== Testo di partenza

Consiglio di Stato
Sezione VII
Sentenza 21 agosto 2023, n. 7882

Presidente: Contessa - Estensore: Zeuli

FATTO E DIRITTO

1. La sentenza impugnata ha rigettato il ricorso con cui la parte appellante ha domandato l'annullamento del provvedimento del 26 febbraio 2016 prot. 1619 recante convalida, ex art. 21-nonies l. 241/1990, dell'ordinanza di demolizione d'ufficio, disposta con atto sindacale prot. 6648/2012 del 26 settembre 2012 e degli atti connessi, conseguenti e presupposti relativamente ad abusi commessi dal sig. R., su fondo in sua proprietà.

Avverso la decisione sono sollevati i seguenti motivi di appello, così rubricati:

A) Sulla nullità della sentenza di primo grado per difetto del contradditorio.

====
== Voci fornite

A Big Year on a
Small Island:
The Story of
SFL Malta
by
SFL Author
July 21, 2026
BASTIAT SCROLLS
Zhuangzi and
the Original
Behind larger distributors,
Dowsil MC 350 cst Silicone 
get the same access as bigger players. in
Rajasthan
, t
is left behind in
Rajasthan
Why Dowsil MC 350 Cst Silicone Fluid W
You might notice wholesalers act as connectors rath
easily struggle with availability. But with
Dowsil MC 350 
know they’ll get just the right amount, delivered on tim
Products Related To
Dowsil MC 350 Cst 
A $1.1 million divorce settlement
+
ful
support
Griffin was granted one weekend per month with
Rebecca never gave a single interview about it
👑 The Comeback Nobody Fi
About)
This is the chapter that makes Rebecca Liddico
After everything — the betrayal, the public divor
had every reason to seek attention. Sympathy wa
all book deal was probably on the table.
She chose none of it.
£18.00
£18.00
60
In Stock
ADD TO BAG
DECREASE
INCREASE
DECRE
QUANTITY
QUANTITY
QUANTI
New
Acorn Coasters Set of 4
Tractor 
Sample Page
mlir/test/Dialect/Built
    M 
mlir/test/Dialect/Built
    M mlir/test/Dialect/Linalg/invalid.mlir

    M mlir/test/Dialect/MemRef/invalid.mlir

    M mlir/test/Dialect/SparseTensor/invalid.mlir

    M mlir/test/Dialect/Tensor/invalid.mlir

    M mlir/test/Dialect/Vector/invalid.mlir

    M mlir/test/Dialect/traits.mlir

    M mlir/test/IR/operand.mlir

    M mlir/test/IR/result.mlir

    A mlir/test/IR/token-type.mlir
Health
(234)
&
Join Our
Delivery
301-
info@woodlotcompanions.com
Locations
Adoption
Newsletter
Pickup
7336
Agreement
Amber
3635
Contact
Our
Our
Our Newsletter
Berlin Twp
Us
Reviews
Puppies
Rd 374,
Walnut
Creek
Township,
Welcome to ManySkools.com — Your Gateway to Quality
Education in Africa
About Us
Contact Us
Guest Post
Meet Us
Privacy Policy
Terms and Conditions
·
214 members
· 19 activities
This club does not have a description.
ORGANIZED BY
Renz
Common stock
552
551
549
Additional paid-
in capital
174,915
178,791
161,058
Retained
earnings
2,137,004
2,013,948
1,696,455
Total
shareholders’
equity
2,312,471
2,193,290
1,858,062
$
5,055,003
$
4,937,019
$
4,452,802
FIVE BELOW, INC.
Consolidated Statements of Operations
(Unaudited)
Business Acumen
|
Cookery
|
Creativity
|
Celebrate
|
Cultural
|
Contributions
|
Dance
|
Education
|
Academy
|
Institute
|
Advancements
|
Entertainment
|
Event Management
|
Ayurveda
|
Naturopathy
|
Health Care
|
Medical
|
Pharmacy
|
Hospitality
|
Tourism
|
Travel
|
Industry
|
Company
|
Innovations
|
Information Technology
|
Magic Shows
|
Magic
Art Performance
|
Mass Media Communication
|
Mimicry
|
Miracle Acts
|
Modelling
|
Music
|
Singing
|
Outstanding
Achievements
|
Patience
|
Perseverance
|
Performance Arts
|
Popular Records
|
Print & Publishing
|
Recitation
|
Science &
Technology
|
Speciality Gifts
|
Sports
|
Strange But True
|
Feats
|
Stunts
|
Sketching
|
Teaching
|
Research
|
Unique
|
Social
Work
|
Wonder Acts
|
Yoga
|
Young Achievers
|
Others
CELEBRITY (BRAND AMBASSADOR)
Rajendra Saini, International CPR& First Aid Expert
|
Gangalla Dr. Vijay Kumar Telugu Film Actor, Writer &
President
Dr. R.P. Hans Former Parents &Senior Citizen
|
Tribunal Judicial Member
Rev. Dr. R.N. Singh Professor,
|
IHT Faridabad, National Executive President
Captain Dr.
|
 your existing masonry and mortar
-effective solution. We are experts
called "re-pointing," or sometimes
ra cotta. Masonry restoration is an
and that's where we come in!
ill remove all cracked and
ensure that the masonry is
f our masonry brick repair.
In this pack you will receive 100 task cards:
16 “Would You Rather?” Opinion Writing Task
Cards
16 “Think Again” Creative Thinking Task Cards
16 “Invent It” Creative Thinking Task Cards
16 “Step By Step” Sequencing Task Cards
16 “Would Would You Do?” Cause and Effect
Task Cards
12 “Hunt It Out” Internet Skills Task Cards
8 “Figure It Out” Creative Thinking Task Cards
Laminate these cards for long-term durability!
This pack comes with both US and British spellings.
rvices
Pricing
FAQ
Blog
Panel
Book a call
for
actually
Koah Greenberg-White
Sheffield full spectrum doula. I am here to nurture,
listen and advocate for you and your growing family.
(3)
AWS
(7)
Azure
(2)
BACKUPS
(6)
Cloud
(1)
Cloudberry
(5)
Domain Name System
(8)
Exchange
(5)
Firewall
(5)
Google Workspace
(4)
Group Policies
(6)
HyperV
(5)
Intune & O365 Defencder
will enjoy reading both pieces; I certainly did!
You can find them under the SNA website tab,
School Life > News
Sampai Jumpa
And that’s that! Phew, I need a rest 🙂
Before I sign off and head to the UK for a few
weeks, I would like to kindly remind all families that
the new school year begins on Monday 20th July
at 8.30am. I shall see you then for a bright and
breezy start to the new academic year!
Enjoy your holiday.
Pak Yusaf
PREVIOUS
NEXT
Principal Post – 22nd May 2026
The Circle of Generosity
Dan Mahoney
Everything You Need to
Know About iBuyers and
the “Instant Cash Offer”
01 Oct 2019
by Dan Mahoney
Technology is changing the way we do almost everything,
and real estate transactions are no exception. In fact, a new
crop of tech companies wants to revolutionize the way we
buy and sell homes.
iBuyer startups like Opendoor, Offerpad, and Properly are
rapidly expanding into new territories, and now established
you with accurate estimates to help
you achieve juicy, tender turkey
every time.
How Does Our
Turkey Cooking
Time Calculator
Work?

====

* _Cosa fare_
Riporta fedelmente il passo della sentenza del Consiglio di Stato che comincia con le parole "1. La sentenza" e si chiude dopo le parole "difetto del contradditorio.".

* _Soluzione scritta_
1. La sentenza impugnata ha rigettato il ricorso con cui la parte appellante ha domandato l'annullamento del provvedimento del 26 febbraio 2016 prot. 1619 recante convalida, ex art. 21-nonies l. 241/1990, dell'ordinanza di demolizione d'ufficio, disposta con atto sindacale prot. 6648/2012 del 26 settembre 2012 e degli atti connessi, conseguenti e presupposti relativamente ad abusi commessi dal sig. R., su fondo in sua proprietà.

Avverso la decisione sono sollevati i seguenti motivi di appello, così rubricati:

A) Sulla nullità della sentenza di primo grado per difetto del contradditorio.